If any evidence would be required to prove our case, just note the recent declaration made in Brussels, by European Commission President José Manuel Barroso: "We must not be tempted by protectionism or to launch into equally futile attempts to stem financial globalization, or set up artificial stimulus of the economy." In other words, all the measures such as those that Mr. Sarkozy wanted to undertake to save the Gandrange steel mill is in contradiction with the very objective of the Europe that Sarkozy wanted voted up!

Never has Europe seemed so distant from the ordinary citizen who, at best, considers it to be a disgusting bureaucracy, or worse, a work of evil.

Why then announce the coming end of this farce? Because such a Europe cannot stand. Two directions remain: Financial fascism, with a super-controlled and police-state society, or return to an international financial and monetary order founded anew on the principles of the Global New Deal of Roosevelt and his European post-war reconstruction policies. That's what the fight is all about and for which we have to mobilize without delay. This farce will end soon, with the crisis exploding in Italy, with the real estate bubble in Spain and Great Britain, and more generally, with the ongoing disintegration of the dominant monetary and financial order. The Europe of the "simplified" Treaty of Lisbon as such will be a still-born.

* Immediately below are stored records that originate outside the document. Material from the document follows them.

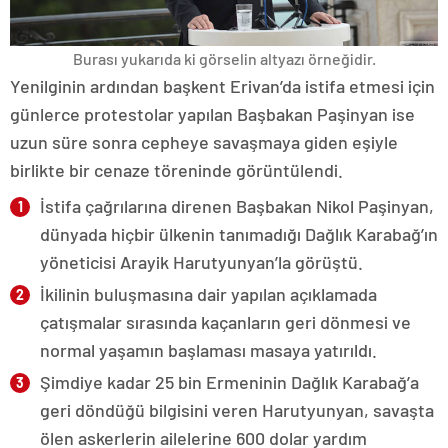
Burası yukarıda ki görselin altyazı örneğidir.
Yenilginin ardından başkent Erivan’da istifa etmesi için
günlerce protestolar yapılan Başbakan Paşinyan ise
uzun süre sonra cepheye savaşmaya giden eşiyle
birlikte bir cenaze töreninde görüntülendi.
İstifa çağrılarına direnen Başbakan Nikol Paşinyan,
dünyada hiçbir ülkenin tanımadığı Dağlık Karabağ’ın
yöneticisi Arayik Harutyunyan’la görüştü.
İkilinin buluşmasına dair yapılan açıklamada
çatışmalar sırasında kaçanların geri dönmesi ve
normal yaşamın başlaması masaya yatırıldı.
Şimdiye kadar 25 bin Ermeninin Dağlık Karabağ’a
geri döndüğü bilgisini veren Harutyunyan, savaşta
ölen askerlerin ailelerine 600 dolar yardım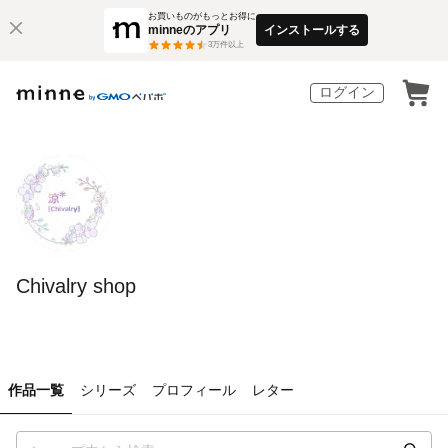
お買いものがもっとお得に
minneのアプリ
インストールする
3
万件以上
ログイン
Chivalry shop
作品一覧
シリーズ
プロフィール
レター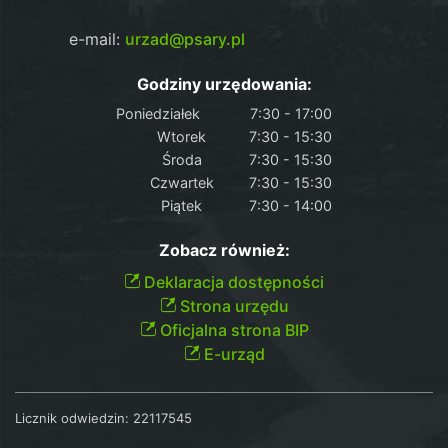
e-mail:
urzad@psary.pl
Godziny urzędowania:
Poniedziałek
7:30 - 17:00
Wtorek
7:30 - 15:30
Środa
7:30 - 15:30
Czwartek
7:30 - 15:30
Piątek
7:30 - 14:00
Zobacz również:
Deklaracja dostępności
Strona urzędu
Oficjalna strona BIP
E-urząd
Licznik odwiedzin:
22117545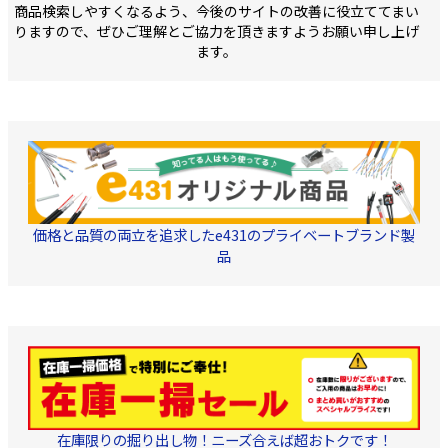
商品検索しやすくなるよう、今後のサイトの改善に役立ててまい
りますので、ぜひご理解とご協力を頂きますようお願い申し上げ
ます。
価格と品質の両立を追求したe431のプライベートブランド製
品
在庫限りの掘り出し物！ニーズ合えば超おトクです！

The real Europe will be the Europe of new great projects, from the Atlantic to the Sea of China, a true Europe that can only be defined on the scale of Eurasian development. Otherwise, "Europe" will be no more than a word, meaning a going back to the '40s, a drive for low wages, a march towards social austerity, and the war of each against all. Our fight is to give Europe a new foundation for its renaissance as an alliance of fatherlands for reinforced and advanced cooperation within a monetary and financial order redefined at last.